Final answer:
Using Dalton's Law of Partial Pressures, the total initial pressure of gases A and B is 0.968 atm. For a precise calculation of the final pressure after adding a third gas, detailed information such as the temperature, gas constant, and identity of the third gas is necessary.
Step-by-step explanation:
Dalton's Law of Partial Pressures
To determine the total pressure in a container after adding a third gas, we apply Dalton's Law of Partial Pressures. This law states that the total pressure of a gas mixture is equal to the sum of the partial pressures of each component gas in the mixture. In the provided scenario, gas A exerts a partial pressure of 0.292 atm, and gas B has a partial pressure of 0.676 atm. The total initial pressure is therefore 0.292 atm + 0.676 atm = 0.968 atm.

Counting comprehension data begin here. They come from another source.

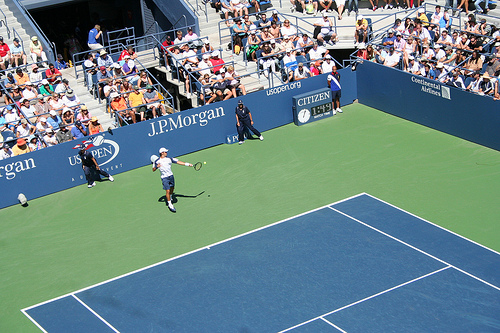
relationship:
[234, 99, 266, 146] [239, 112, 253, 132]
ball boy wearing clothes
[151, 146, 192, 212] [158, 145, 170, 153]
man wearing hat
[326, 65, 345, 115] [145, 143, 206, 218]
man wearing shirt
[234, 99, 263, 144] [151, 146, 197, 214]
ball boy behind man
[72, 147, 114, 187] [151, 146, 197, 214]
ball boy behind man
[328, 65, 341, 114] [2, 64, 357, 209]
man leaning against partition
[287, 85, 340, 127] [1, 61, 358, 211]
clock on wall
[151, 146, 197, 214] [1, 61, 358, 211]
man standing near wall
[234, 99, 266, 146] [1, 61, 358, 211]
ball boy standing near wall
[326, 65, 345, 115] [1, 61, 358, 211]
man standing near wall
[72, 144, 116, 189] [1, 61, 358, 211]
ball boy standing near wall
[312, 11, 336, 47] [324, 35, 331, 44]
person sitting in chair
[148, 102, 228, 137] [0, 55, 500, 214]
advertisement on partition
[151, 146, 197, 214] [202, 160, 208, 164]
man hitting ball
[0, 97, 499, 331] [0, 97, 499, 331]
court on court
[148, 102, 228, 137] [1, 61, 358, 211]
advertisement on wall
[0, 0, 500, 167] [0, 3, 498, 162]
spectator in bleachers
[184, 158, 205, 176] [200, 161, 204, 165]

To find the partial pressure of the third gas, we use the ideal gas law (PV=nRT), where P is the pressure, V is the volume, n is the number of moles, R is the ideal gas constant, and T is the temperature in Kelvin. However, since the temperature and volume are constant, and R is a constant, the pressure exerted by the third gas is directly proportional to the number of moles of the gas. If we were given the gas constant and the temperature, we could calculate it exactly. Yet, in this question, we are not given these values, nor are we given what the third gas is.
Without the specific details needed to calculate the exact pressure of the third gas, we cannot calculate the final pressure in the container. More information is required to provide a complete answer.